Husband Can Be Held Liable for Wife’s Stock Trading Losses Based on Oral Agreement: SC
The Supreme Court has recently made a significant ruling in a case that has far-reaching implications for married couples and their financial dealings. In a landmark decision, the court has upheld an arbitration tribunal’s ruling that a husband can be jointly or severally liable for his wife’s stock market debt based on an oral agreement.
The case was filed by a stockbroker against a married couple who had entered into an oral agreement, wherein the husband had allegedly agreed to bear the risk of their joint stock market investments. The stockbroker had advanced a loan of ₹1.18 crore to the couple, which the wife had used to purchase shares. However, the shares declined in value, resulting in a loss of ₹1.18 crore. The stockbroker then filed a claim against the couple, seeking repayment of the loan with interest.
The arbitration tribunal ruled in favor of the stockbroker, holding that the couple was liable to pay the loan amount with interest. The tribunal also held the husband jointly and severally liable for the wife’s trading losses, based on the oral agreement entered into between the couple. The husband challenged the tribunal’s ruling in the Supreme Court, arguing that there was no written agreement and that he had not given any specific undertaking to bear the risk of their joint investments.
The Supreme Court, however, upheld the tribunal’s ruling, holding that the oral agreement between the couple was sufficient to make the husband liable for the wife’s trading losses. The court observed that the husband had not disputed the fact that he had given an oral undertaking to bear the risk of their joint investments, and that the wife had acted in reliance on this undertaking.
The court also noted that the husband had not produced any evidence to contradict the wife’s claim that he had given the undertaking. In the absence of any evidence to the contrary, the court held that the husband was bound by the terms of the oral agreement and was therefore liable for the wife’s trading losses.

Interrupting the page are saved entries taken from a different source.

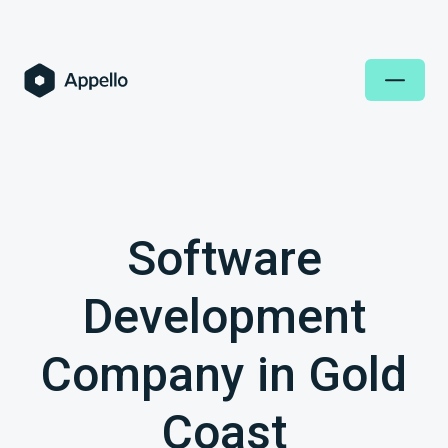
Software
Development
Company in Gold
Coast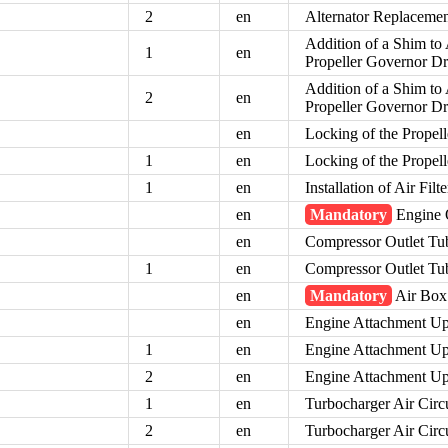
2
en
Alternator Replaceme
Addition of a Shim to 
1
en
Propeller Governor Dr
Addition of a Shim to 
2
en
Propeller Governor Dr
en
Locking of the Propel
1
en
Locking of the Propel
1
en
Installation of Air Fil
en
Mandatory
Engine O
en
Compressor Outlet Tu
1
en
Compressor Outlet Tu
en
Mandatory
Air Box
en
Engine Attachment U
1
en
Engine Attachment U
2
en
Engine Attachment U
1
en
Turbocharger Air Circ
2
en
Turbocharger Air Circ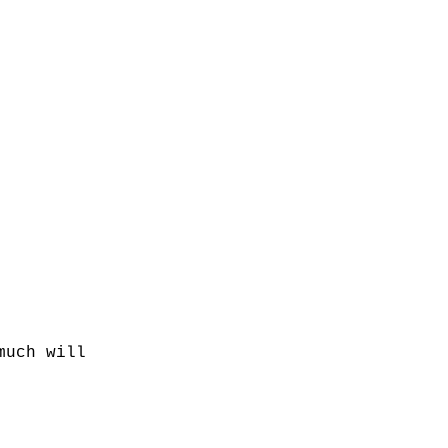
much will 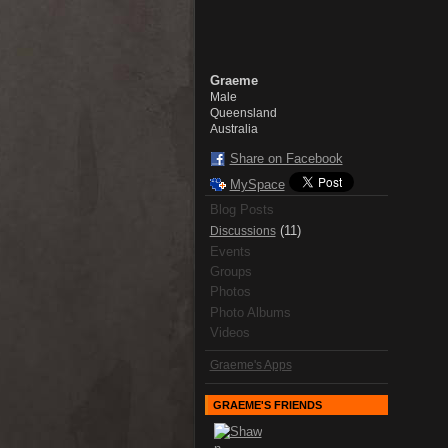
Graeme
Male
Queensland
Australia
Share on Facebook
MySpace
Blog Posts
(11)
Discussions
Events
Groups
Photos
Photo Albums
Videos
Graeme's Apps
GRAEME'S FRIENDS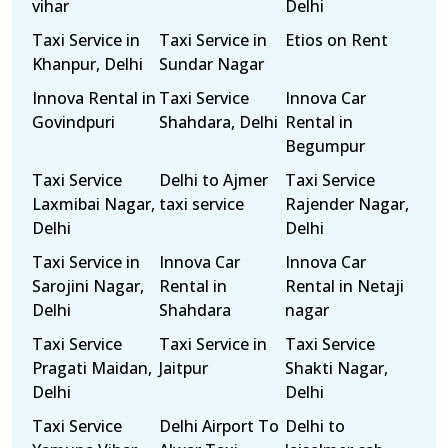
vihar
Delhi
Taxi Service in
Taxi Service in
Etios on Rent
Khanpur, Delhi
Sundar Nagar
Innova Rental in
Taxi Service
Innova Car
Govindpuri
Shahdara, Delhi
Rental in
Begumpur
Taxi Service
Delhi to Ajmer
Taxi Service
Laxmibai Nagar,
taxi service
Rajender Nagar,
Delhi
Delhi
Taxi Service in
Innova Car
Innova Car
Sarojini Nagar,
Rental in
Rental in Netaji
Delhi
Shahdara
nagar
Taxi Service
Taxi Service in
Taxi Service
Pragati Maidan,
Jaitpur
Shakti Nagar,
Delhi
Delhi
Taxi Service
Delhi Airport To
Delhi to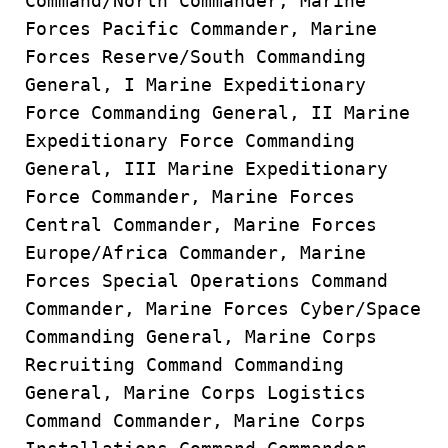
Command/North Commander, Marine
Forces Pacific Commander, Marine
Forces Reserve/South Commanding
General, I Marine Expeditionary
Force Commanding General, II Marine
Expeditionary Force Commanding
General, III Marine Expeditionary
Force Commander, Marine Forces
Central Commander, Marine Forces
Europe/Africa Commander, Marine
Forces Special Operations Command
Commander, Marine Forces Cyber/Space
Commanding General, Marine Corps
Recruiting Command Commanding
General, Marine Corps Logistics
Command Commander, Marine Corps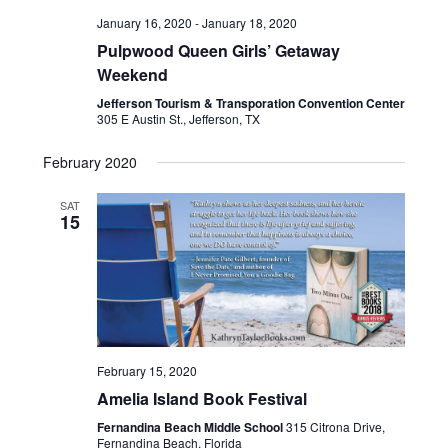
January 16, 2020
-
January 18, 2020
Pulpwood Queen Girls’ Getaway
Weekend
Jefferson Tourism & Transporation Convention Center
305 E Austin St., Jefferson, TX
February 2020
SAT
15
February 15, 2020
Amelia Island Book Festival
Fernandina Beach Middle School
315 Citrona Drive,
Fernandina Beach, Florida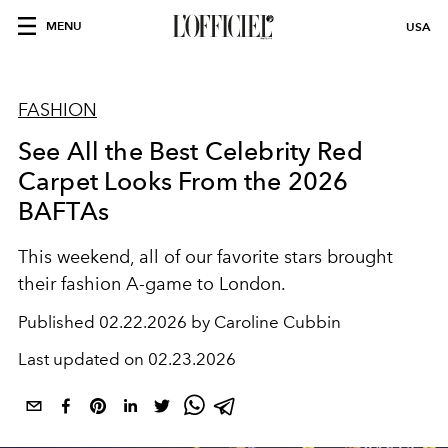
MENU
USA
FASHION
See All the Best Celebrity Red
Carpet Looks From the 2026
BAFTAs
This weekend, all of our favorite stars brought
their fashion A-game to London.
Published
02.22.2026 by Caroline Cubbin
Last updated on
02.23.2026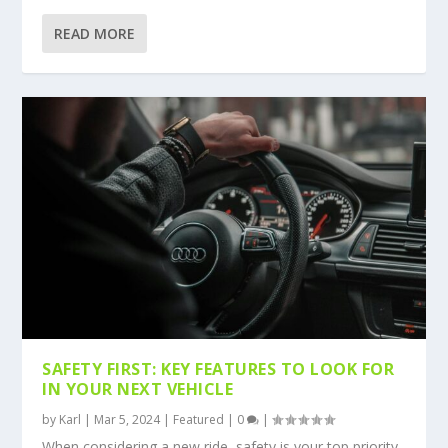
READ MORE
SAFETY FIRST: KEY FEATURES TO LOOK FOR
IN YOUR NEXT VEHICLE
by
Karl
|
Mar 5, 2024
|
Featured
|
0
|
When considering a new ride, safety is your top priority.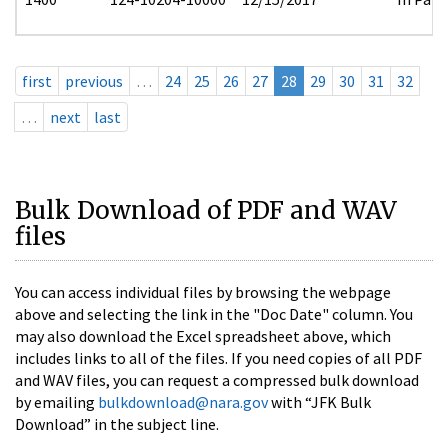
first
previous
…
24
25
26
27
28
29
30
31
32
…
next
last
Bulk Download of PDF and WAV
files
You can access individual files by browsing the webpage
above and selecting the link in the "Doc Date" column. You
may also download the Excel spreadsheet above, which
includes links to all of the files. If you need copies of all PDF
and WAV files, you can request a compressed bulk download
by emailing
bulkdownload@nara.gov
with “JFK Bulk
Download” in the subject line.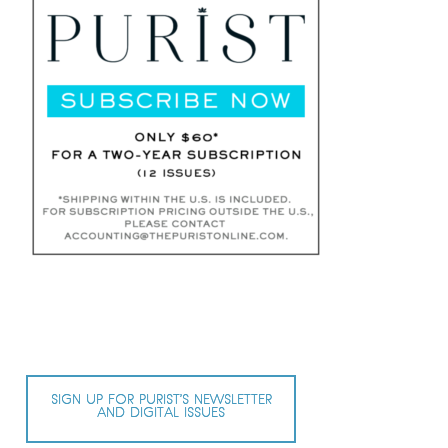
SIGN UP FOR PURIST’S NEWSLETTER
AND DIGITAL ISSUES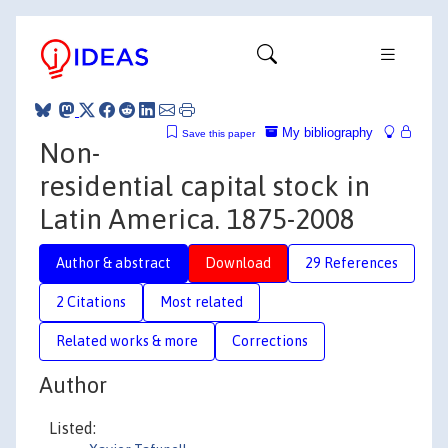
My bibliography
Save this paper
Non-
residential capital stock in
Latin America. 1875-2008
Author & abstract
Download
29 References
2 Citations
Most related
Related works & more
Corrections
Author
Listed: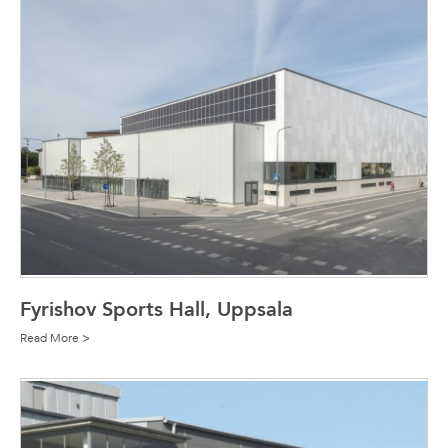
Fyrishov Sports Hall, Uppsala
Read More >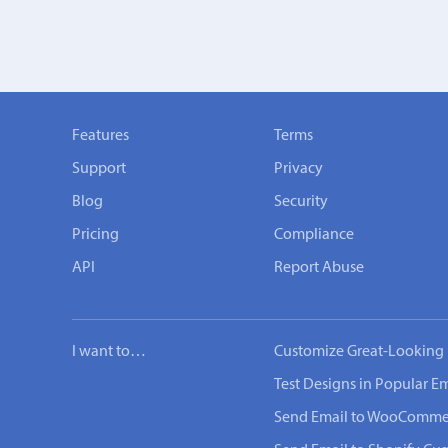
Features
Terms
Support
Privacy
Blog
Security
Pricing
Compliance
API
Report Abuse
I want to…
Customize Great-Looking 
Test Designs in Popular Em
Send Email to WooComme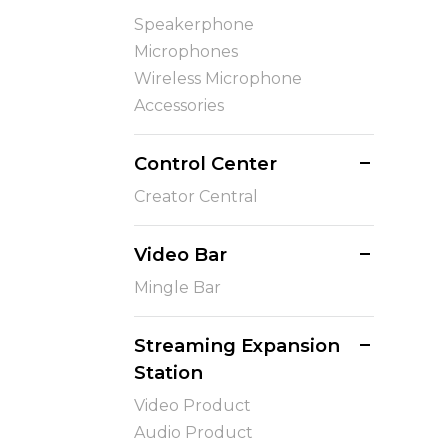
Speakerphone
Microphones
Wireless Microphone
Accessories
Control Center
Creator Central
Video Bar
Mingle Bar
Streaming Expansion
Station
Video Product
Audio Product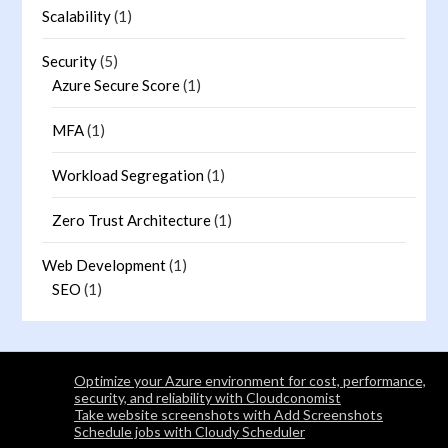
Scalability
(1)
Security
(5)
Azure Secure Score
(1)
MFA
(1)
Workload Segregation
(1)
Zero Trust Architecture
(1)
Web Development
(1)
SEO
(1)
Optimize your Azure environment for cost, performance,
security, and reliability with Cloudconomist
Take website screenshots with Add Screenshots
Schedule jobs with Cloudy Scheduler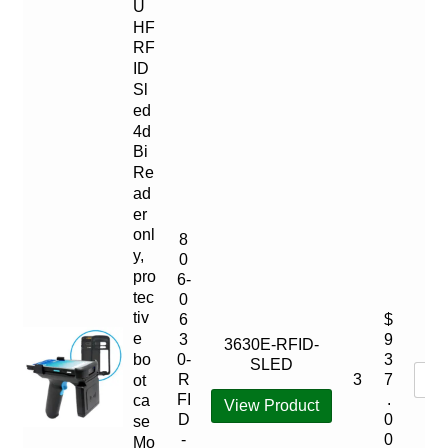
U
HF
RF
ID
Sl
ed
4d
Bi
Re
ad
er
onl
8
y,
0
pro
6-
tec
0
tiv
6
$
e
3
9
3630E-RFID-
bo
0-
3
SLED
3
R
7
ot
FI
.
ca
View Product
D
0
se
-
0
Mo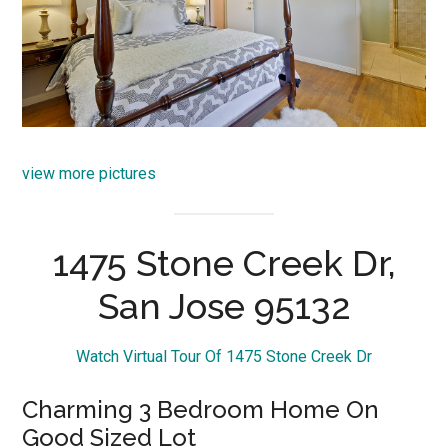
view more pictures
1475 Stone Creek Dr,
San Jose 95132
Watch Virtual Tour Of 1475 Stone Creek Dr
Charming 3 Bedroom Home On
Good Sized Lot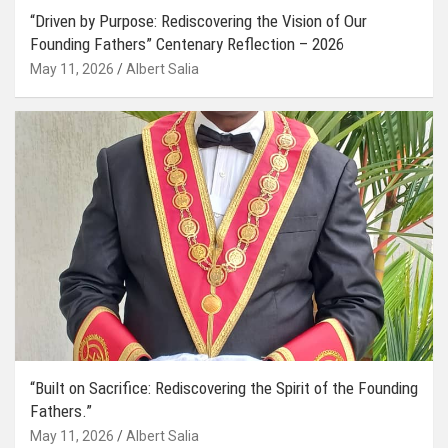
“Driven by Purpose: Rediscovering the Vision of Our
Founding Fathers” Centenary Reflection – 2026
May 11, 2026
Albert Salia
“Built on Sacrifice: Rediscovering the Spirit of the Founding
Fathers.”
May 11, 2026
Albert Salia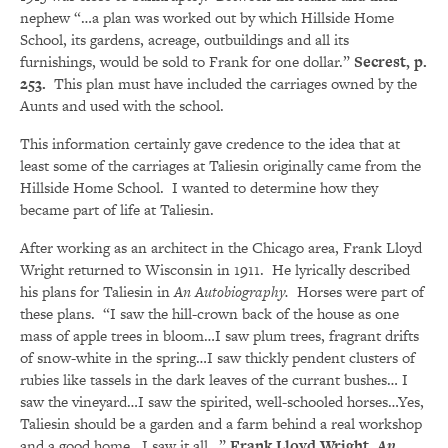
nephew “…a plan was worked out by which Hillside Home
School, its gardens, acreage, outbuildings and all its
furnishings, would be sold to Frank for one dollar.”
Secrest, p.
253.
This plan must have included the carriages owned by the
Aunts and used with the school.
This information certainly gave credence to the idea that at
least some of the carriages at Taliesin originally came from the
Hillside Home School. I wanted to determine how they
became part of life at Taliesin.
After working as an architect in the Chicago area, Frank Lloyd
Wright returned to Wisconsin in 1911. He lyrically described
his plans for Taliesin in
An Autobiography.
Horses were part of
these plans. “I saw the hill-crown back of the house as one
mass of apple trees in bloom…I saw plum trees, fragrant drifts
of snow-white in the spring…I saw thickly pendent clusters of
rubies like tassels in the dark leaves of the currant bushes… I
saw the vineyard…I saw the spirited, well-schooled horses…Yes,
Taliesin should be a garden and a farm behind a real workshop
and a good home. I saw it all…”
Frank Lloyd Wright,
An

The implications of this ruling are significant, particularly for married couples who have joint financial dealings. The ruling makes it clear that a husband can be held liable for his wife’s stock market debt based on an oral agreement, even in the absence of a written agreement. This means that husbands who enter into oral agreements with their wives to bear the risk of their joint investments can be held liable for any losses that their wives may incur.
The ruling also highlights the importance of ensuring that any agreements entered into between married couples are in writing and signed by both parties. While oral agreements may be sufficient in certain circumstances, they can also be difficult to enforce and may not be recognized by the courts.
In conclusion, the Supreme Court’s ruling in this case has significant implications for married couples and their financial dealings. The ruling makes it clear that husbands can be held liable for their wives’ stock market debt based on oral agreements, and highlights the importance of ensuring that any agreements entered into between married couples are in writing and signed by both parties.